Tennessee opens door to creationism in public schools
A law to allow public school teachers to challenge the scientific consensus on issues like climate change and evolution will soon take effect in the southern US state of Tennessee.
Tennessee Governor Bill Haslam allowed the bill -- passed by the state House and Senate -- to become law without signing it, saying he did not believe the legislation "changes the scientific standards that are taught in our schools."
"However, I also don't believe that it accomplishes anything that isn't already acceptable in our schools," he said in a statement.
The measure allows teachers to "help students understand, analyze, critique and review in an objective manner the scientific strengths and scientific weaknesses of existing scientific theories covered in the course being taught."
It also says the legislation "shall not be construed to promote any religious or non-religious doctrine."
In recent days the governor had received a petition signed by more than 3,000 people urging him to block the bill, but its conservative backers had enough support to override a veto with a simple majority.
"Good legislation should bring clarity and not confusion.
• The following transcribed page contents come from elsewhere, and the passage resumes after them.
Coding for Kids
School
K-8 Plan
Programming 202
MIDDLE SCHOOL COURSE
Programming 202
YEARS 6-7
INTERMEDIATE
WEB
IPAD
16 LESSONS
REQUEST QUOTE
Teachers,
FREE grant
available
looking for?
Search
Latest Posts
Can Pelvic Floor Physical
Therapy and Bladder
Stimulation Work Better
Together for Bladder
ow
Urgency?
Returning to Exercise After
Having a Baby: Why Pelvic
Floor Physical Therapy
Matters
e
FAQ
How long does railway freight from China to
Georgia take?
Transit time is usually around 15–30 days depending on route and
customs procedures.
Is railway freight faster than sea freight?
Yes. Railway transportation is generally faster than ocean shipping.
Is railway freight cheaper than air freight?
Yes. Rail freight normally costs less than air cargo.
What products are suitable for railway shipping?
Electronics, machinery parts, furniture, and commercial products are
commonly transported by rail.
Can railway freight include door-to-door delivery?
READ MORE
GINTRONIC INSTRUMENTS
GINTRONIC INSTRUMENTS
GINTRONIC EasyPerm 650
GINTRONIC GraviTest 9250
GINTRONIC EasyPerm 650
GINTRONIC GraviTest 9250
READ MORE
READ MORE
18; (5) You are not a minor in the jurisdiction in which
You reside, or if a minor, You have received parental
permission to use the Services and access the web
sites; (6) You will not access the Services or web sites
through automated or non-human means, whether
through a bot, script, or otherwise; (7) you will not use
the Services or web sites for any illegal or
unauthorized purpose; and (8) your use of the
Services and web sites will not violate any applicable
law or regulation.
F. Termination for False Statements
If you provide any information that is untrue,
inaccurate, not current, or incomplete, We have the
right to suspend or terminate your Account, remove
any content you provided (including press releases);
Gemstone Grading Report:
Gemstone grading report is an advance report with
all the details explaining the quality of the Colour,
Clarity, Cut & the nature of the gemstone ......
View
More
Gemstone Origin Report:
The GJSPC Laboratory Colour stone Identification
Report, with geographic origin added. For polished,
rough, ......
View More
My concern is that this bill has not met this objective," Haslam said. "For that reason, I will not sign the bill but will allow it to become law without my signature."
Critics have labeled the legislation the "Monkey Bill" in reference to the highly publicized 1925 "Scopes Monkey Trial" in which Tennessee charged high school science teacher John Scopes with violating a state law against teaching "that man has descended from a lower order of animals."
The Tennessee Science Teachers Association and the state chapter of the American Civil Liberties Union, the measure's biggest critics, said it would provide legal cover for educators to teach pseudoscientific ideas.
"They are not talking that much about creationism but rather about Intelligent Design," Hedy Weinberg, executive director of the ACLU's Tennessee branch, said earlier this week.
"It's a very nuanced and clever way... to challenge the theory of evolution and allow teachers to inject Intelligent Design and neo-creationism."
Intelligent Design is the idea that scientific evidence can show that life forms developed under the direction of a higher intelligence.
The Discovery Institute, whose model legislation inspired the bill, had hailed it as "protecting the academic freedom of science teachers to fully and objectively discuss controversial scientific topics, like evolution."
Based in Seattle, the group backs the teaching of alternatives to evolution in public schools and supports research into Intelligent Design.
The latest controversy is part of a long-running battle between advocates of secular public schooling and conservative Christians who accuse authorities of infringing on their freedom by keeping religion out of the public sphere.
A Gallup poll in December 2010 found that four in 10 Americans believe God created humans in their present form some 10,000 years ago.
Scientific evidence shows that humans evolved from ape-like ancestors over a period of roughly six million years.
In 1968 that the US Supreme Court ruled it was unconstitutional, based on the separation of church and state, to ban the teaching of evolution.